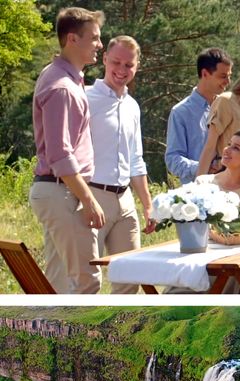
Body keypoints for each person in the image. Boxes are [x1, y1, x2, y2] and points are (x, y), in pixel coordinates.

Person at [30, 7, 107, 294]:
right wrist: (88, 200)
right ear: (73, 39)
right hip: (63, 192)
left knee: (58, 284)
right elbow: (60, 155)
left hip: (59, 191)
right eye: (95, 38)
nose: (100, 44)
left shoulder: (64, 78)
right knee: (87, 282)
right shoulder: (62, 87)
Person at [85, 35, 155, 295]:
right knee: (87, 278)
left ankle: (118, 328)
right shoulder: (85, 98)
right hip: (92, 197)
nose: (122, 70)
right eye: (116, 62)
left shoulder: (132, 107)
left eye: (129, 65)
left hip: (125, 202)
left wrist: (148, 205)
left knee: (130, 276)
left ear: (137, 66)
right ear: (104, 59)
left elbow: (136, 159)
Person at [165, 48, 232, 184]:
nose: (228, 81)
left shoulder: (227, 108)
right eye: (223, 76)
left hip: (230, 191)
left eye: (229, 76)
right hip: (197, 197)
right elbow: (173, 159)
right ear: (205, 73)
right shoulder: (180, 112)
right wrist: (202, 167)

┄┄┄┄┄┄

What the exercise asks >> Could you reproduce the listing above word for word while leaving out its pictures?

Written solution >>
Body keypoints for each person in the image. Boxes are [x1, y1, x2, y2] and points are (x, y), in pixel coordinates.

Person at [30, 7, 107, 294]:
right wrist: (88, 200)
right ear: (73, 39)
right hip: (63, 192)
left knee: (58, 284)
right elbow: (60, 155)
left hip: (59, 191)
right eye: (95, 38)
nose: (100, 44)
left shoulder: (64, 78)
right knee: (87, 282)
right shoulder: (62, 87)
Person at [85, 35, 155, 295]:
right knee: (87, 278)
left ankle: (118, 328)
right shoulder: (85, 98)
right hip: (92, 197)
nose: (122, 70)
right eye: (116, 62)
left shoulder: (132, 107)
left eye: (129, 65)
left hip: (125, 202)
left wrist: (148, 205)
left knee: (130, 276)
left ear: (137, 66)
right ear: (104, 59)
left elbow: (136, 159)
Person at [165, 48, 232, 184]:
nose: (228, 81)
left shoulder: (227, 108)
right eye: (223, 76)
left hip: (230, 191)
left eye: (229, 76)
right hip: (197, 197)
right elbow: (173, 159)
right ear: (205, 73)
right shoulder: (180, 112)
right wrist: (202, 167)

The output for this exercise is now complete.